Depletion of a resource? The impact of prehistoric human foraging on intertidal mollusc communities and its significance for human settlement, mobility and dispersal

Pages 452-474 | Published online: 05 Nov 2010
 

Ethnoecological studies have demonstrated the impacts that even relatively small-scale human foraging has on targeted species of shellfish and the structure of biological communities in intertidal zones. There is compelling archaeological evidence that people in various parts of the world often had a depleting effect on shellfish populations. Shellfish and other marine resources have sometimes been perceived as lowly ranked foods and coastal archaeological sites have often been interpreted as temporary (possibly seasonal) sites for the exploitation of these 'inferior' food resources.

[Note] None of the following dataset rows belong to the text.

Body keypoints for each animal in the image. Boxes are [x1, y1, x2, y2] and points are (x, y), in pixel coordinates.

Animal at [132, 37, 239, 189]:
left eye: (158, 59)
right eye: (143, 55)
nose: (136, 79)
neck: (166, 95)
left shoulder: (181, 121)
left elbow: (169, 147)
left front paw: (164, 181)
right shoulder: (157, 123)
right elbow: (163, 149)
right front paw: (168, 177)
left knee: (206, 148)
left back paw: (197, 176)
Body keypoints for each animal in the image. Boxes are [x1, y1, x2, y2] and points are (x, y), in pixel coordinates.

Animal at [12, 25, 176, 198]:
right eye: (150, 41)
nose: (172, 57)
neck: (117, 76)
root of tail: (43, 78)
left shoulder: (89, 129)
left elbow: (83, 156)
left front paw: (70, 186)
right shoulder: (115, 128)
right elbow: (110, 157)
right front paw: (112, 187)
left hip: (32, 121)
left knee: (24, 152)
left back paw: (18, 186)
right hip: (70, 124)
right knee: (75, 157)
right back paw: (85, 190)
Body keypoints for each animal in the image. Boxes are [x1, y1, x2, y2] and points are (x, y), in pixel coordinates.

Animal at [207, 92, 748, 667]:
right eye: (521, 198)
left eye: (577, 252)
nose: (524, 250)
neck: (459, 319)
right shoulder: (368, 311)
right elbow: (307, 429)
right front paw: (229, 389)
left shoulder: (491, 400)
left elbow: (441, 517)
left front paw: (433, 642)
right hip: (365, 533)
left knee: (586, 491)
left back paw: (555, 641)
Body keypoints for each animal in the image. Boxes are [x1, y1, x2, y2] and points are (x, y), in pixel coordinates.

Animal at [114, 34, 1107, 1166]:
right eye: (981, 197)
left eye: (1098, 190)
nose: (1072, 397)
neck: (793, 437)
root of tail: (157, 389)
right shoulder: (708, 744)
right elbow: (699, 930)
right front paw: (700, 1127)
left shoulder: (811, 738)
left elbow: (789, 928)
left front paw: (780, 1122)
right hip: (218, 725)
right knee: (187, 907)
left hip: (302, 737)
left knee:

This model has been challenged by studies of mid-Holocene Mesolithic hunter-gatherer sites in Atlantic Europe, which have shown that marine foods were the main component of the total diet and that human foraging can deplete shellfish resources. Although subsistence systems based on coastal resources might have been both viable and acceptable in dietary terms, regular mobility would have been necessary for them to be sustainable. On longer time scales, such coastal mobility might result in population dispersal. Sites associated with early anatomically modern humans show the antiquity of coastal adaptations, including the consumption of shellfish, and the dispersal of early modern humans out of Africa into south-east Asia and 'Greater Australia' could have been through coastal environments. This coastal dispersal could have been driven, at least in part, by the impact of early human foragers on intertidal food resources. Resource depletion in coastal zones was probably among the first significant, but small-scale, 'ecological impacts' of human beings.